**Job item:**
Set down each record below precisely, skipping the pictures.

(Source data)

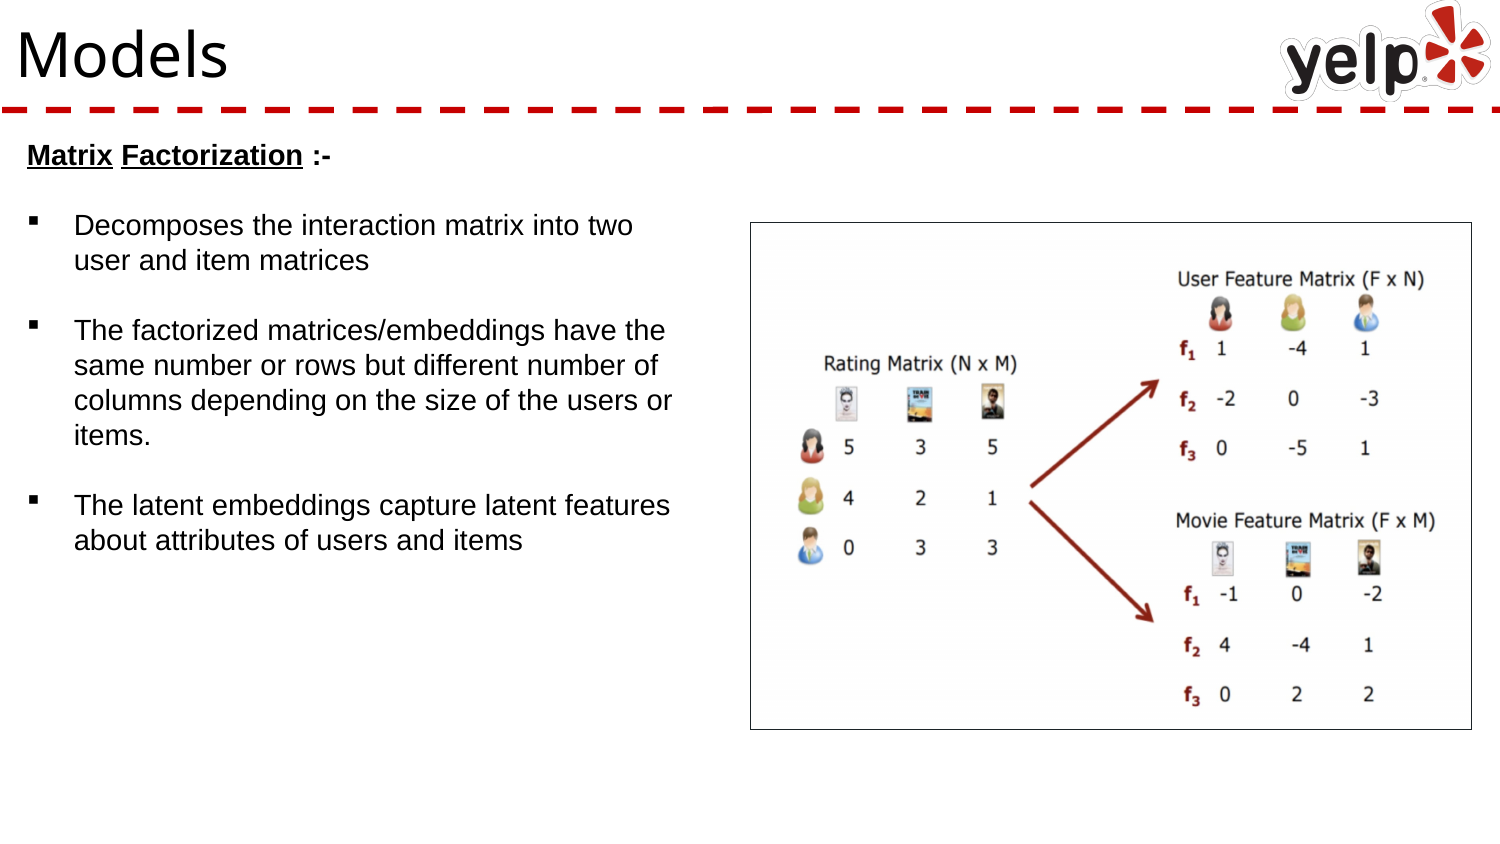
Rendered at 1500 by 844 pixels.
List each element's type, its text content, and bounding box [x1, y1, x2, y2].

picture [1280, 0, 1491, 102]
picture [749, 222, 1472, 730]
title Models [0, 0, 481, 113]
text_box Matrix Factorization :- Decomposes the interaction matrix into two user and item matrices The factorized matrices/embeddings have the same number or rows but different number of columns depending on the size of the users or items. The latent embeddings capture latent features about attributes of users and items [12, 129, 694, 809]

**Result of this task:**
Rendered at 1500 by 844 pixels.
List each element's type, its text content, and bounding box [x1, y1, x2, y2].

picture [1280, 0, 1491, 102]
picture [749, 222, 1472, 730]
title Models [0, 0, 481, 113]
text_box Matrix Factorization :- Decomposes the interaction matrix into two user and item matrices The factorized matrices/embeddings have the same number or rows but different number of columns depending on the size of the users or items. The latent embeddings capture latent features about attributes of users and items [12, 129, 694, 809]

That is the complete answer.